#### WHAT THE TASK REQUIRES:
Take the records below and extract, word for word, the lines from the one containing "left shoulder: (141, 40, 9)" through the final line, inclusive. Omit pictures.

[Data excerpts]
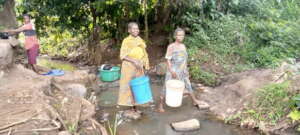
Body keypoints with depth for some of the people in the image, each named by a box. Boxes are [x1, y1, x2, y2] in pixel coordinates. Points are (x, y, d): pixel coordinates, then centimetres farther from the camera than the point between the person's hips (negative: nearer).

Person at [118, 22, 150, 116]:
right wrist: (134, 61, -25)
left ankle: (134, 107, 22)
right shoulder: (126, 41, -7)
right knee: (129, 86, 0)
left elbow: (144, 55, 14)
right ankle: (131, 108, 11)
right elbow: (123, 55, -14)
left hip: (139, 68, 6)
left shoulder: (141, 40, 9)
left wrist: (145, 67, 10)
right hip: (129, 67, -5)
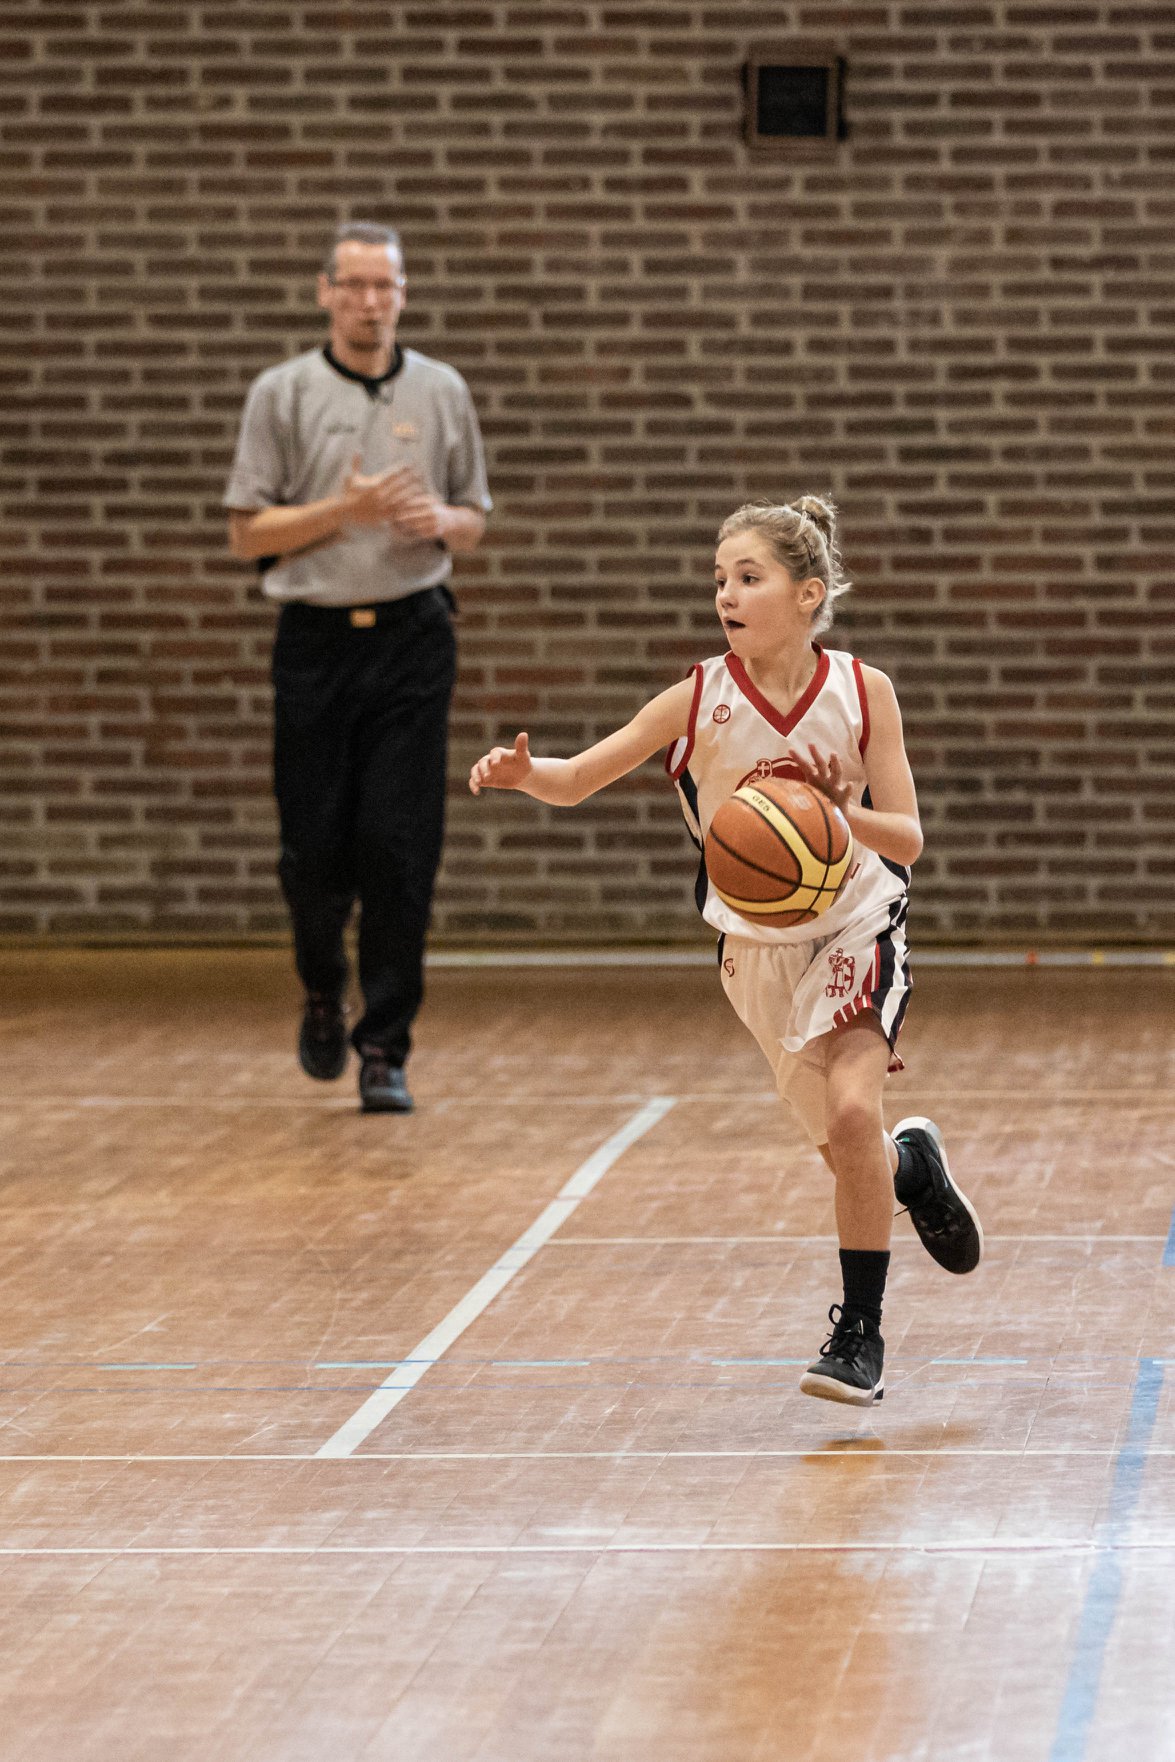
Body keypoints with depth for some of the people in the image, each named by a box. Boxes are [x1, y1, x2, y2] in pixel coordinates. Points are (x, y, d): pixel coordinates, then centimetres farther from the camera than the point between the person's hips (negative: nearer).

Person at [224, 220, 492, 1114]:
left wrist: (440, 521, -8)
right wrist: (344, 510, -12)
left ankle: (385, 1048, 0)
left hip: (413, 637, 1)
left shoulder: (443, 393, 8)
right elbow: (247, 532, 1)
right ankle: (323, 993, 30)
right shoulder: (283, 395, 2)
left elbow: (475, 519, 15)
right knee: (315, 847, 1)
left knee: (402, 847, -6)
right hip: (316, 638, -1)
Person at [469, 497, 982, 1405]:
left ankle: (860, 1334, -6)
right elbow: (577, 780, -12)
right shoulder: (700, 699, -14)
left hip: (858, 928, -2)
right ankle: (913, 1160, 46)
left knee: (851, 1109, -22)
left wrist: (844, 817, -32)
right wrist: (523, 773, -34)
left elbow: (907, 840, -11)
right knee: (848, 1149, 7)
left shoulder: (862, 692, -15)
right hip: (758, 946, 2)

#### TASK OUTPUT:
left shoulder: (141, 40, 9)
left wrist: (145, 67, 10)
right hip: (129, 67, -5)
Body keypoints with depth for some of the people in the image, each named by a box. Boxes are [x1, y1, x2, y2] in pixel coordinates. Points are (x, y, d): pixel coordinates, then centimetres farther from the camera than the point between the person's hips (negative: nearer).

Person at [224, 220, 492, 1114]:
left wrist: (440, 521, -8)
right wrist: (344, 510, -12)
left ankle: (385, 1048, 0)
left hip: (413, 637, 1)
left shoulder: (443, 393, 8)
right elbow: (247, 532, 1)
right ankle: (323, 993, 30)
right shoulder: (283, 395, 2)
left elbow: (475, 519, 15)
right knee: (315, 847, 1)
left knee: (402, 847, -6)
right hip: (316, 638, -1)
Person at [469, 497, 982, 1405]:
left ankle: (860, 1334, -6)
right elbow: (577, 780, -12)
right shoulder: (700, 699, -14)
left hip: (858, 928, -2)
right ankle: (913, 1160, 46)
left knee: (851, 1109, -22)
left wrist: (844, 817, -32)
right wrist: (523, 773, -34)
left elbow: (907, 840, -11)
right knee: (848, 1149, 7)
left shoulder: (862, 692, -15)
right hip: (758, 946, 2)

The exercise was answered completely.